Mijn vak als adviseur brengt me nog weleens op het slappe koord waarop ik dan moet dansen. Een adviseur mag namelijk alleen een adviseur zijn als hij tegenover iemand zit met een vraag. Maar hoe vaak is een vraag eigenlijk een echte vraag? Als ik  zit met een verstopte WC en ik heb geen idee hoe ik dat kan verhelpen dan heb ik een echte vraag; ik heb een probleem en heb geen idee hoe ik dat moet oplossen. Daarom bel ik een deskundige en die doet iets wat me echt helpt.

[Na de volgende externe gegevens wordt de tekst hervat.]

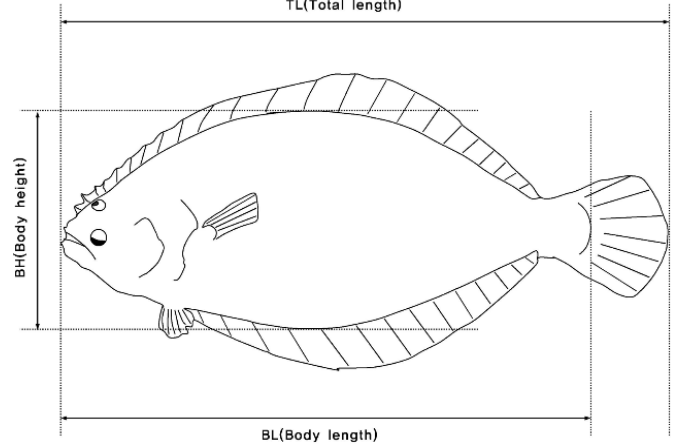
Figure 2. Method of measuring the body parts of farmed olive flounder ( Paralichthys olivaceus ). For the sample for paternity confirmation, 100 µ g of pectoral fin tissue was placed in a microwell plate pre-dispensed with 5% Chelex 100 solution, and proteinase K treatment was performed at 55 ◦ C for 30 min. After heat treatment at 100 ◦ C for 10 min, centrifugation was performed, and the supernatant was used for multiplex PCR reaction. Eight loci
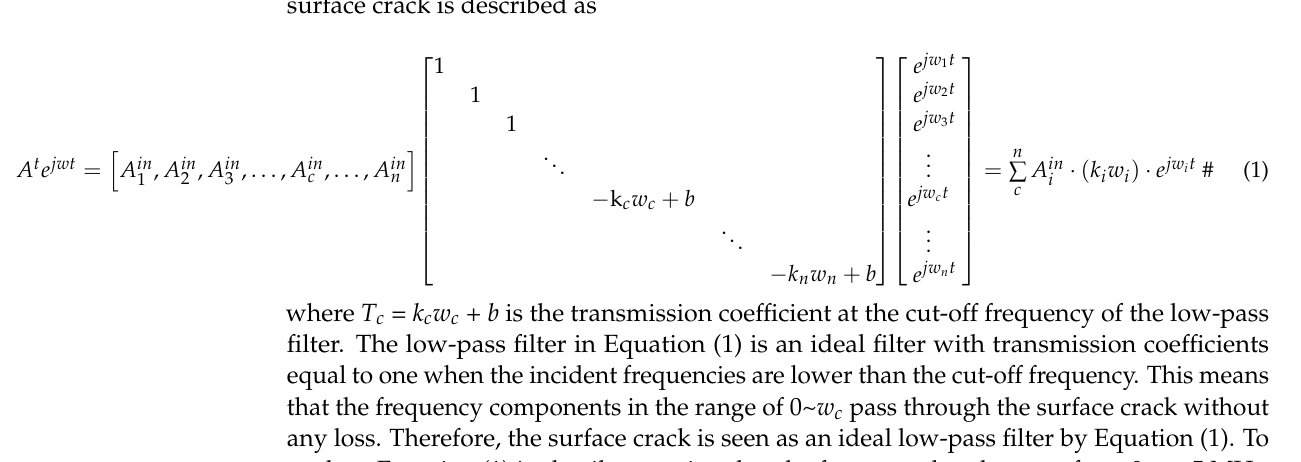
approximately T i ( w i ) = k × w i + b , where k denotes the transmission ability decrease with the frequencies and b is relevant to the crack depth. The transmitted Rayleigh wave at the surface crack is described as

In organisaties zijn vragen zelden echte vragen in de zin dat iemand oprecht ‘eigenaar’ is van het gepresenteerde vraagstuk. Dus vraagt dat van mij om op zoek te gaan naar wat nou werkelijk pijn doet, dus dat wat voor de vraagsteller een oprecht gevoeld probleem is. Om als directeur of bestuurder die vraag te stellen is moed nodig en moet verantwoordelijkheid worden genomen. En niet in de laatste plaats; er dient vertrouwen tussen de probleemeigenaar en de adviseur te zijn. Vertrouwen is een resultante van al die ervaringen die je als adviseur met vergelijkbare vraagstukken hebt opgebouwd, welke je tot oplossingen hebt gebracht en die je klant het gevoel geven bij jou in goede handen te zijn.

Als organisatieadviseur weet je dus dat er aan het bureau van een vraagsteller altijd twee zaken van belang zijn: a) stelt de vraagsteller de echte vraag, en b) is hij of zij ook eigenaar van het vraagstuk? Als er twijfels bestaat over een van deze twee zaken, verlaat dan het pand direct.